Some campaign reformers have thus turned their attention to the Securities and Exchange Commission, urging it to pass a rule that all publicly traded companies must disclose political spending to shareholders—this would reveal exactly what business interests are trying to influence the election, and in the eyes of most experts, lead to dramatically reduced corporate electioneering.

In his opinion in Citizen’s United, Justice Anthony Kennedy incorrectly asserted that shareholders would be in the loop on political spending, but there’s actually no such requirement. One SEC commissioner, Luis Aguilar, already said he would support a disclosure rule on public corporations. Only two more votes would be needed to pass the rule—and reformers are pushing hard. They held a demonstration outside the SEC this morning, aiming to tell the SEC the “clock is ticking” on disclosure and that it’s “time to wake up.” (Hence the above-pictured human alarm clock).

“The principle here is simple and unassailable,” said David Arkush, director of Public Citizen’s Congress Watch division at this morning’s demonstration. “The owners of publicly held companies have the right to know how their money is being spent on politics.”

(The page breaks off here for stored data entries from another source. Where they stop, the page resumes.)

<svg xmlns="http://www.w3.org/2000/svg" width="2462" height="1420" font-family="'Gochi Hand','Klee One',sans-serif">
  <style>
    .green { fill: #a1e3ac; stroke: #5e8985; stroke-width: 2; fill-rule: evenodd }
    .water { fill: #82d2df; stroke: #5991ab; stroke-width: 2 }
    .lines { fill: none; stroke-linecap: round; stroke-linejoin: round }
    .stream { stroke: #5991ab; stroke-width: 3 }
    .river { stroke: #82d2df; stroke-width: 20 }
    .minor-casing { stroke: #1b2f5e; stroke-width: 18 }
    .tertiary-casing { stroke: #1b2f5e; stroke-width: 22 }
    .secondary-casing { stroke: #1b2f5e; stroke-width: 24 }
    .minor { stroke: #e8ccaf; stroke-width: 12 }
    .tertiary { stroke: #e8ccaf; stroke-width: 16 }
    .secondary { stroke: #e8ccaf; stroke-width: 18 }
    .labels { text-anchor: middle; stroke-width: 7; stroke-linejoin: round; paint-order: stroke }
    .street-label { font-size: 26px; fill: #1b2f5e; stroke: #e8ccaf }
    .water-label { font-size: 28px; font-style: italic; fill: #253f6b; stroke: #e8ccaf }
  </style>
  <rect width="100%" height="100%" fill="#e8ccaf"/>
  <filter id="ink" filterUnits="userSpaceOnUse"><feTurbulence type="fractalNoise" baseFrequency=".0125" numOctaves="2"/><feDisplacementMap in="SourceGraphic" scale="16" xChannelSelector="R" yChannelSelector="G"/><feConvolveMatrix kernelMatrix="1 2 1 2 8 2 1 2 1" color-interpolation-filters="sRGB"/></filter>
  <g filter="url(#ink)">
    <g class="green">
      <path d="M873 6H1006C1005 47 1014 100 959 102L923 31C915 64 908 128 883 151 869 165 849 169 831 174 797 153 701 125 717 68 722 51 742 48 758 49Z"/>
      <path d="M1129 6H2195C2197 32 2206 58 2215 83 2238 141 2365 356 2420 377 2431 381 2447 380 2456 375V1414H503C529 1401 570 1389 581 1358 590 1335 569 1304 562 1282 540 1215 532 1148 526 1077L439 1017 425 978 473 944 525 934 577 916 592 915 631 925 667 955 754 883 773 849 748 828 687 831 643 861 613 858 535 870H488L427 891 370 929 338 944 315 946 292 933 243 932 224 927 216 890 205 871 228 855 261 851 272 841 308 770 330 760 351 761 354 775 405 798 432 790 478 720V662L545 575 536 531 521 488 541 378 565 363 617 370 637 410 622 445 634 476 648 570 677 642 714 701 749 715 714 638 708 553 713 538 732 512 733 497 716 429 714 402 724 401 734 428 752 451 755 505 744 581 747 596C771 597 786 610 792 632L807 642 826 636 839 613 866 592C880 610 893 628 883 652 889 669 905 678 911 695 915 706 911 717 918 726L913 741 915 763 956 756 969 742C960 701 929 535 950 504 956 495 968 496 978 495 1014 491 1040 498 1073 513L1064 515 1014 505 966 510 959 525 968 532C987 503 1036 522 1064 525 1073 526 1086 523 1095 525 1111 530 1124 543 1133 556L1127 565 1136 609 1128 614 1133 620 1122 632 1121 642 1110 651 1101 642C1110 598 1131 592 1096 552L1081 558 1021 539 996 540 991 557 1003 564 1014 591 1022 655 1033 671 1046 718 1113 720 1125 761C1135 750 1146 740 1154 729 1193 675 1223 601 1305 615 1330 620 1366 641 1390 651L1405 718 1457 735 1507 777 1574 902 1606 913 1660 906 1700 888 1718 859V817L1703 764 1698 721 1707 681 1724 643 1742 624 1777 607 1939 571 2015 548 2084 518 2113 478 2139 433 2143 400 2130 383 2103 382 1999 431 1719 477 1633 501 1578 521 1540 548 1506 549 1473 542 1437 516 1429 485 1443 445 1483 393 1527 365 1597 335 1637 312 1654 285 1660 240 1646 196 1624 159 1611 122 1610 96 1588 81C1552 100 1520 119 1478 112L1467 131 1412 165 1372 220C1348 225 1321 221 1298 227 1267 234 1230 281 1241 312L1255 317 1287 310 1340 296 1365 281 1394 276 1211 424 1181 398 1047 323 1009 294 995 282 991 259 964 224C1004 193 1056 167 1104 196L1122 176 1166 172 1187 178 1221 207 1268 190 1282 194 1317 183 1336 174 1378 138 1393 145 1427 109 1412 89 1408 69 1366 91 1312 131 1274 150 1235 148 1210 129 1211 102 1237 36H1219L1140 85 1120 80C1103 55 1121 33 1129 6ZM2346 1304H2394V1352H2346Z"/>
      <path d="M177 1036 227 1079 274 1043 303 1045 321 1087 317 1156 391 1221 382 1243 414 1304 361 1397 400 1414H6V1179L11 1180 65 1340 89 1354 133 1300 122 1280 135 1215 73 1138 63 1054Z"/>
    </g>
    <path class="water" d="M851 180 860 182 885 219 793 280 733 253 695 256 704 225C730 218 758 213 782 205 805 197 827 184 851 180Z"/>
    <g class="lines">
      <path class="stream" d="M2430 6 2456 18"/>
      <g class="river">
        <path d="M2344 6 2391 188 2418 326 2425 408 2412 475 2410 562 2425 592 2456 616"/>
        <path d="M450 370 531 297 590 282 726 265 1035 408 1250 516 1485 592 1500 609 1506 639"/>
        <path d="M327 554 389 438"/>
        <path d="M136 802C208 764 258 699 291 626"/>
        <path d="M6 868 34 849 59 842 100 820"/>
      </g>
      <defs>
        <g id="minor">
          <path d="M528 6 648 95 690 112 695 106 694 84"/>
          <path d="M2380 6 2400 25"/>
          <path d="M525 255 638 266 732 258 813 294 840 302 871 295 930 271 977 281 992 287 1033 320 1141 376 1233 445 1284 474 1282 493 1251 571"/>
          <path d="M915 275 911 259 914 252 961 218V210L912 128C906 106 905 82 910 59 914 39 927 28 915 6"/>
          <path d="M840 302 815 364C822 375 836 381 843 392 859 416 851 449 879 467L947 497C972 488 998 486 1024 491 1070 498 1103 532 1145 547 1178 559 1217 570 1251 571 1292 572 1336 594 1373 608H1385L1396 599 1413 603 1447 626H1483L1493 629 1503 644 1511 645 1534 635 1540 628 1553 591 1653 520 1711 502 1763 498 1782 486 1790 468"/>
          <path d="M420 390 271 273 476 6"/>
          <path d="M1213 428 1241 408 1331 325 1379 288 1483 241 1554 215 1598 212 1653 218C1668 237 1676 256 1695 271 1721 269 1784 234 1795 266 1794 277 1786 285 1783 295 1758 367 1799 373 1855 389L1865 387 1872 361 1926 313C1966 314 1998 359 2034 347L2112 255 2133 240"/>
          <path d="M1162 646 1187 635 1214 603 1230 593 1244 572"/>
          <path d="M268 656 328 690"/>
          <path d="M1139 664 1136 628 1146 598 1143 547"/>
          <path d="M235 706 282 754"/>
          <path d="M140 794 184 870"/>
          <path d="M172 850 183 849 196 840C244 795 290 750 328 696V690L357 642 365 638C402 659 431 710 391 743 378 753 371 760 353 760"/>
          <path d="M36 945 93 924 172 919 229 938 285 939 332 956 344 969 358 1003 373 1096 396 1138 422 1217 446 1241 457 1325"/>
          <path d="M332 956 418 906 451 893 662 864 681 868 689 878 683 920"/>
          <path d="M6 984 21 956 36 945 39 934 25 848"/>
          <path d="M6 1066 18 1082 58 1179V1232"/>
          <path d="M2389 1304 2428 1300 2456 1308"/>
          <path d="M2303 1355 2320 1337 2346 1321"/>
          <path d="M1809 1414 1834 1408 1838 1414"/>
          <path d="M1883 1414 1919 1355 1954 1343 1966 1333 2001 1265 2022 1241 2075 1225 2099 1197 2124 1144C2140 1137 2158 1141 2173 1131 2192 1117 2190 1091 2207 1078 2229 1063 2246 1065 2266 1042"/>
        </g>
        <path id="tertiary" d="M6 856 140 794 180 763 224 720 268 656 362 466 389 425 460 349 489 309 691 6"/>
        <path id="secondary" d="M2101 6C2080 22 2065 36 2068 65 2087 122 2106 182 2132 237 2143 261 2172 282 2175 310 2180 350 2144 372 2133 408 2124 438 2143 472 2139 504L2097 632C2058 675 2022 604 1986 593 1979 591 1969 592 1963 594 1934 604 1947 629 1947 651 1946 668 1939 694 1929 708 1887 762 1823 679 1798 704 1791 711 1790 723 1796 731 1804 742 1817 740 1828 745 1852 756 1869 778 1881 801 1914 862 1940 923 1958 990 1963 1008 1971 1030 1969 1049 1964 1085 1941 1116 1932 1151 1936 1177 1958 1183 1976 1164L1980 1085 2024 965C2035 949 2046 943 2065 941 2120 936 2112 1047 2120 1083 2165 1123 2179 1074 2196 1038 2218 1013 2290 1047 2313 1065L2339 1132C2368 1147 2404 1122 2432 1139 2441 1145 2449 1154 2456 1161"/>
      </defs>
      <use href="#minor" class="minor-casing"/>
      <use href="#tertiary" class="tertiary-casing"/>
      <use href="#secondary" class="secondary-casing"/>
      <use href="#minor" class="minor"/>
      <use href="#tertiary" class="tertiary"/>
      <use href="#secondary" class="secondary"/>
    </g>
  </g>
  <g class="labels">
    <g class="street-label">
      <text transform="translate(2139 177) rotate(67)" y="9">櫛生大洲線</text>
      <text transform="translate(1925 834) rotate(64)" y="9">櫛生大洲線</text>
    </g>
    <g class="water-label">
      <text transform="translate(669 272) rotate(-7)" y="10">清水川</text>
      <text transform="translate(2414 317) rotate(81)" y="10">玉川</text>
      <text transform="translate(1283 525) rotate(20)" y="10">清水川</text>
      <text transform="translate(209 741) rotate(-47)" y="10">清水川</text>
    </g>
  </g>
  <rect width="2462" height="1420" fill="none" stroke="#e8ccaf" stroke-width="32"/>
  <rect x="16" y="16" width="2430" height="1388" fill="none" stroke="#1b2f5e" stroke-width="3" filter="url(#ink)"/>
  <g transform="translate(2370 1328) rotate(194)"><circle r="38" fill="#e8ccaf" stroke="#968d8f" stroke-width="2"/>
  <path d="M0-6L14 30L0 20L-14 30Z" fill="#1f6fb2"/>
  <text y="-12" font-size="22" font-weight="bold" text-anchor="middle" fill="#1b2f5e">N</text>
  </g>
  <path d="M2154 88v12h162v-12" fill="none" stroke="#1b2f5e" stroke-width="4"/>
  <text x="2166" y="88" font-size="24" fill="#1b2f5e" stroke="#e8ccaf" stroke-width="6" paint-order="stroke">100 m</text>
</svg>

The Coalition for Accountability in Political Spending, a bipartisan group of elected officials, is spearheading the effort along with the Corporate Reform Coalition, which is mainly academics, good government groups and some business groups. They have already generated over 75,000 public comments with the SEC urging it to pass the disclosure rule—which is approaching a record for SEC public comments.

The groups had been pressing unsuccessfully for a meeting with SEC chairwoman Mary Schapiro on this issue for weeks—but, moments before this morning’s rally, an SEC official close to Schapiro offered to host them following the demonstration.

Much of that meeting was off the record, but Lisa Gilbert of Public Citizen, who was briefed on the discussion, told me it was “helpful” and that “getting this issue taken up seems to be a matter of making sure it is prioritized.”